How to complete this task: Could you duplicate each of the records below word for word, leaving the pictures out?

[Data visualization images]

# # # # # # #

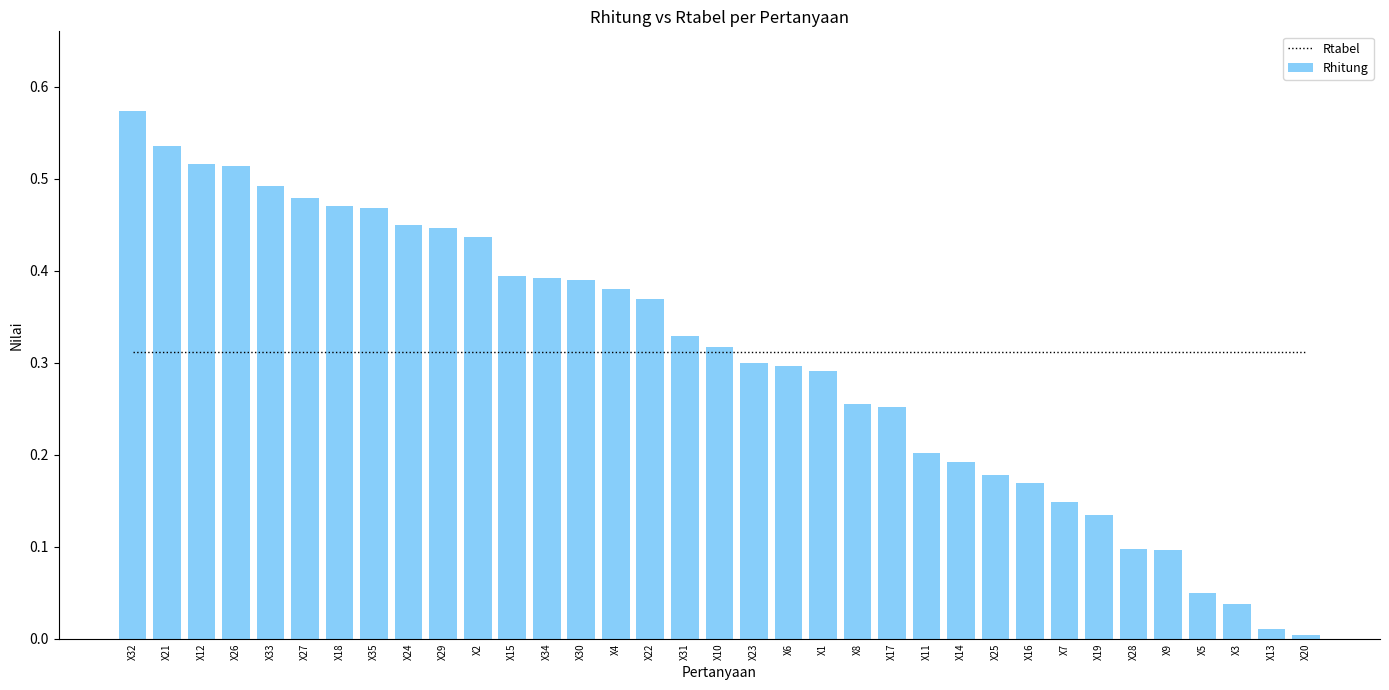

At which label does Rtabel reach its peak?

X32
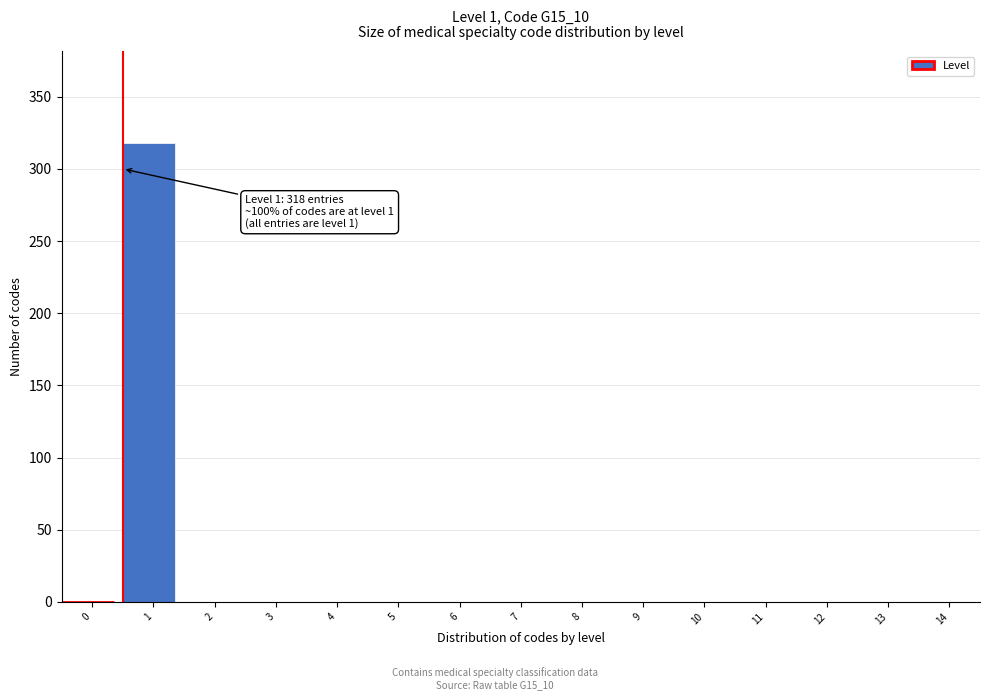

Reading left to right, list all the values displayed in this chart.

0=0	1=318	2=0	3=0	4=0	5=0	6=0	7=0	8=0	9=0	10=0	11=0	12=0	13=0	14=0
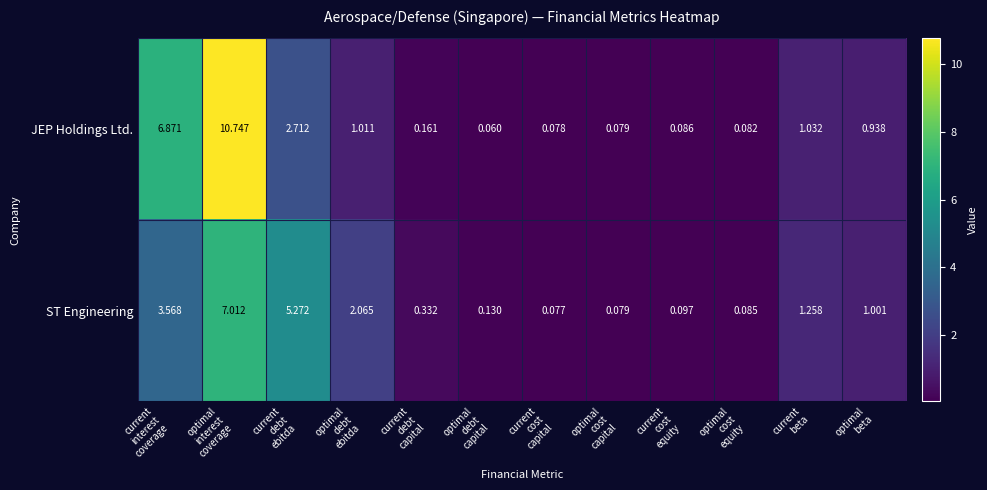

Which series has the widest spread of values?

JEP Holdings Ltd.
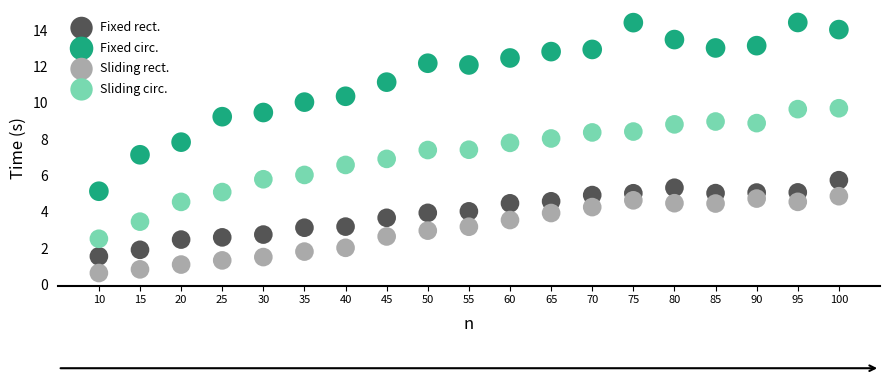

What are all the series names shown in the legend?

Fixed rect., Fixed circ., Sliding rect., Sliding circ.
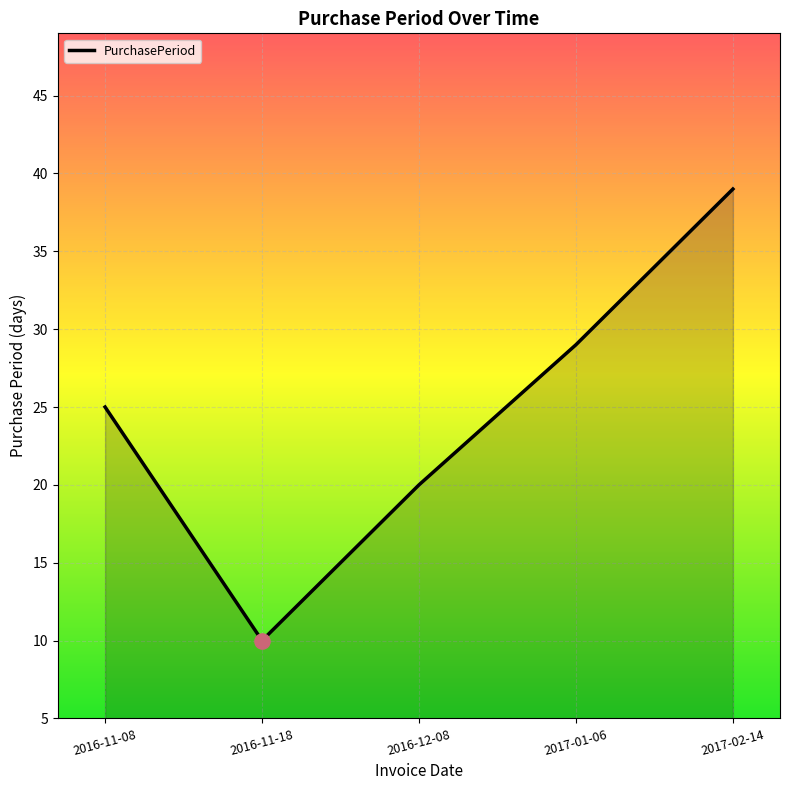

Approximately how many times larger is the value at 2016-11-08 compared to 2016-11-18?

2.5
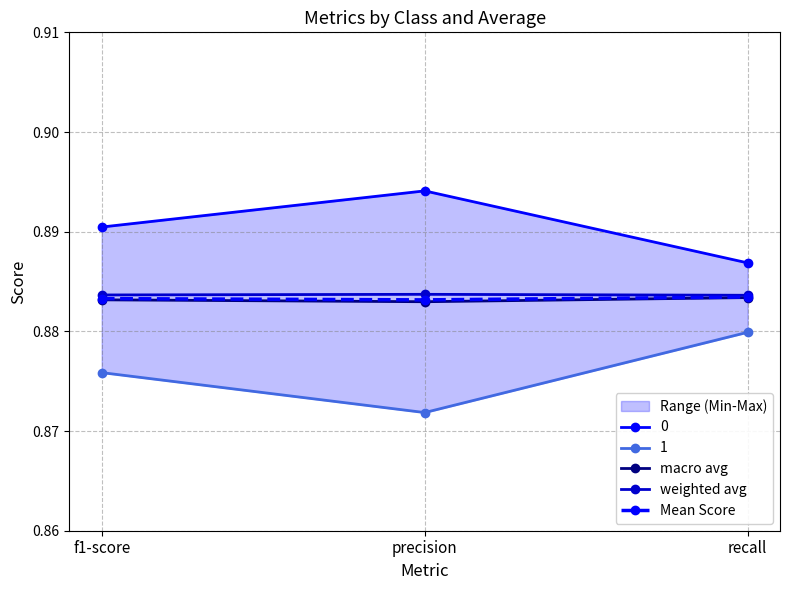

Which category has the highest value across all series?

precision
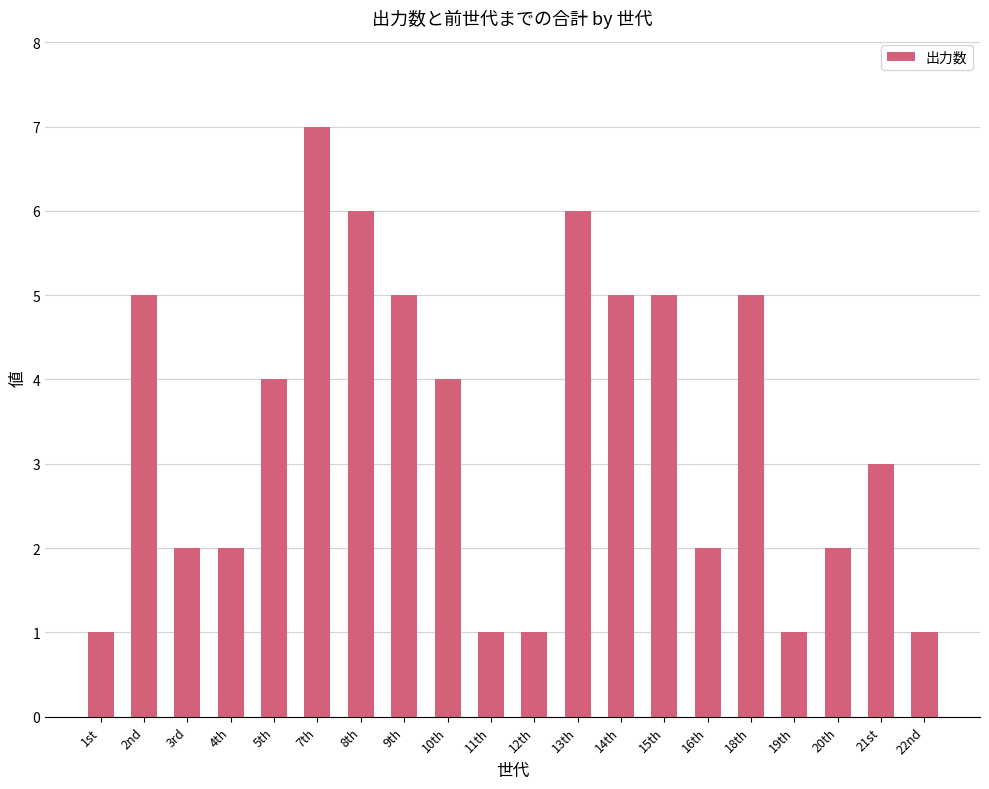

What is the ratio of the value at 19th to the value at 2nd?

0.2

# # # # # # #

Output of the task:
At which label does Rtabel reach its peak?

X32

Reading left to right, list all the values displayed in this chart.

0=0	1=318	2=0	3=0	4=0	5=0	6=0	7=0	8=0	9=0	10=0	11=0	12=0	13=0	14=0

Which series has the widest spread of values?

JEP Holdings Ltd.

What are all the series names shown in the legend?

Fixed rect., Fixed circ., Sliding rect., Sliding circ.

Approximately how many times larger is the value at 2016-11-08 compared to 2016-11-18?

2.5

Which category has the highest value across all series?

precision

What is the ratio of the value at 19th to the value at 2nd?

0.2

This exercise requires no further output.